● REQUIREMENT
Copy all of the material below, changing "point_idx" to "point_id" wherever it occurs and keeping everything else the same.

■ ■ ■ ■

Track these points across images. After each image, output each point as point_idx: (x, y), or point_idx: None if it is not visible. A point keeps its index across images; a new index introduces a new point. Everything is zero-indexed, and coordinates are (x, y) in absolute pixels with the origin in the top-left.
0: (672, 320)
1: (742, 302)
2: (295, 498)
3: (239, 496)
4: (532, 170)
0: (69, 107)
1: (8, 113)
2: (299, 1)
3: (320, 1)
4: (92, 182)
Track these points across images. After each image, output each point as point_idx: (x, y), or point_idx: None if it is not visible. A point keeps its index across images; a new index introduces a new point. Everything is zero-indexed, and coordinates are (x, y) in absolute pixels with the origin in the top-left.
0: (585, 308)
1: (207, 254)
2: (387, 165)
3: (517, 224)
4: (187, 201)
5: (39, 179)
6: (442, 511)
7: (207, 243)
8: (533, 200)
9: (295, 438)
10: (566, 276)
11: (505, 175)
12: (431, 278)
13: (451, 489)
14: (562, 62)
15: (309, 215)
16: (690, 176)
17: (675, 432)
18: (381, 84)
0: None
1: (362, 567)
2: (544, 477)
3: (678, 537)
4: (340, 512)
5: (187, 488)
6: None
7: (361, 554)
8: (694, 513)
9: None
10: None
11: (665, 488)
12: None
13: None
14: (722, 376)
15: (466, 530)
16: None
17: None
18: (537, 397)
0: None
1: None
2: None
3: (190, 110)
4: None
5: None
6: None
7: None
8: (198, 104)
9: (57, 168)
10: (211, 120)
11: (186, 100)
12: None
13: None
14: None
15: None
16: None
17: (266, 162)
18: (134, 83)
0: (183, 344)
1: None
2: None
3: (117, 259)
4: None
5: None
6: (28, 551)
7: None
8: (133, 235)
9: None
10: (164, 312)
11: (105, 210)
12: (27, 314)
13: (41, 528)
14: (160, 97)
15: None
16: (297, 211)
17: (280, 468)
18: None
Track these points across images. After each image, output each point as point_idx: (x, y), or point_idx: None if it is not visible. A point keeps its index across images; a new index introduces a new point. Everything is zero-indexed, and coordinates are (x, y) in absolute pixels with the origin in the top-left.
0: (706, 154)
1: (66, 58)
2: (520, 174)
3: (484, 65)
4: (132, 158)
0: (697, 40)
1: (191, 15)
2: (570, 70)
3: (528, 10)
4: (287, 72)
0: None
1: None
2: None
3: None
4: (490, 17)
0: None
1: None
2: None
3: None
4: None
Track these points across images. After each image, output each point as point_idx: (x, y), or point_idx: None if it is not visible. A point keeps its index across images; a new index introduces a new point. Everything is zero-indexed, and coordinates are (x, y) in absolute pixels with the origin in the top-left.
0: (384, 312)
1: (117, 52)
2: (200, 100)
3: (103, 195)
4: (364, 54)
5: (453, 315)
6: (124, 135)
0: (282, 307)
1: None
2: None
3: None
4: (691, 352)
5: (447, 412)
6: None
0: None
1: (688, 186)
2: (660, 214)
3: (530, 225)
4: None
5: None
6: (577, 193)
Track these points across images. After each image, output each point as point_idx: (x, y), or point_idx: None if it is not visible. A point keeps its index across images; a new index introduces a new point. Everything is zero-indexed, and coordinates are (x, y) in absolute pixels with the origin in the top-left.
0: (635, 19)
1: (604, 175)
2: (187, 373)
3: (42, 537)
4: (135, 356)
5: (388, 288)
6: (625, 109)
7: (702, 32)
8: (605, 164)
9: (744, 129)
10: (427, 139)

■ ■ ■ ■

● WRITTEN RESPONSE
Track these points across images. After each image, output each point as point_id: (x, y), or point_id: None if it is not visible. A point keeps its index across images; a new index introduces a new point. Everything is zero-indexed, and coordinates are (x, y) in absolute pixels with the origin in the top-left.
0: (672, 320)
1: (742, 302)
2: (295, 498)
3: (239, 496)
4: (532, 170)
0: (69, 107)
1: (8, 113)
2: (299, 1)
3: (320, 1)
4: (92, 182)
Track these points across images. After each image, output each point as point_id: (x, y), or point_id: None if it is not visible. A point keeps its index across images; a new index introduces a new point. Everything is zero-indexed, and coordinates are (x, y) in absolute pixels with the origin in the top-left.
0: (585, 308)
1: (207, 254)
2: (387, 165)
3: (517, 224)
4: (187, 201)
5: (39, 179)
6: (442, 511)
7: (207, 243)
8: (533, 200)
9: (295, 438)
10: (566, 276)
11: (505, 175)
12: (431, 278)
13: (451, 489)
14: (562, 62)
15: (309, 215)
16: (690, 176)
17: (675, 432)
18: (381, 84)
0: None
1: (362, 567)
2: (544, 477)
3: (678, 537)
4: (340, 512)
5: (187, 488)
6: None
7: (361, 554)
8: (694, 513)
9: None
10: None
11: (665, 488)
12: None
13: None
14: (722, 376)
15: (466, 530)
16: None
17: None
18: (537, 397)
0: None
1: None
2: None
3: (190, 110)
4: None
5: None
6: None
7: None
8: (198, 104)
9: (57, 168)
10: (211, 120)
11: (186, 100)
12: None
13: None
14: None
15: None
16: None
17: (266, 162)
18: (134, 83)
0: (183, 344)
1: None
2: None
3: (117, 259)
4: None
5: None
6: (28, 551)
7: None
8: (133, 235)
9: None
10: (164, 312)
11: (105, 210)
12: (27, 314)
13: (41, 528)
14: (160, 97)
15: None
16: (297, 211)
17: (280, 468)
18: None
Track these points across images. After each image, output each point as point_id: (x, y), or point_id: None if it is not visible. A point keeps its index across images; a new index introduces a new point. Everything is zero-indexed, and coordinates are (x, y) in absolute pixels with the origin in the top-left.
0: (706, 154)
1: (66, 58)
2: (520, 174)
3: (484, 65)
4: (132, 158)
0: (697, 40)
1: (191, 15)
2: (570, 70)
3: (528, 10)
4: (287, 72)
0: None
1: None
2: None
3: None
4: (490, 17)
0: None
1: None
2: None
3: None
4: None
Track these points across images. After each image, output each point as point_id: (x, y), or point_id: None if it is not visible. A point keeps its index across images; a new index introduces a new point. Everything is zero-indexed, and coordinates are (x, y) in absolute pixels with the origin in the top-left.
0: (384, 312)
1: (117, 52)
2: (200, 100)
3: (103, 195)
4: (364, 54)
5: (453, 315)
6: (124, 135)
0: (282, 307)
1: None
2: None
3: None
4: (691, 352)
5: (447, 412)
6: None
0: None
1: (688, 186)
2: (660, 214)
3: (530, 225)
4: None
5: None
6: (577, 193)
Track these points across images. After each image, output each point as point_id: (x, y), or point_id: None if it is not visible. A point keeps its index across images; a new index introduces a new point. Everything is zero-indexed, and coordinates are (x, y) in absolute pixels with the origin in the top-left.
0: (635, 19)
1: (604, 175)
2: (187, 373)
3: (42, 537)
4: (135, 356)
5: (388, 288)
6: (625, 109)
7: (702, 32)
8: (605, 164)
9: (744, 129)
10: (427, 139)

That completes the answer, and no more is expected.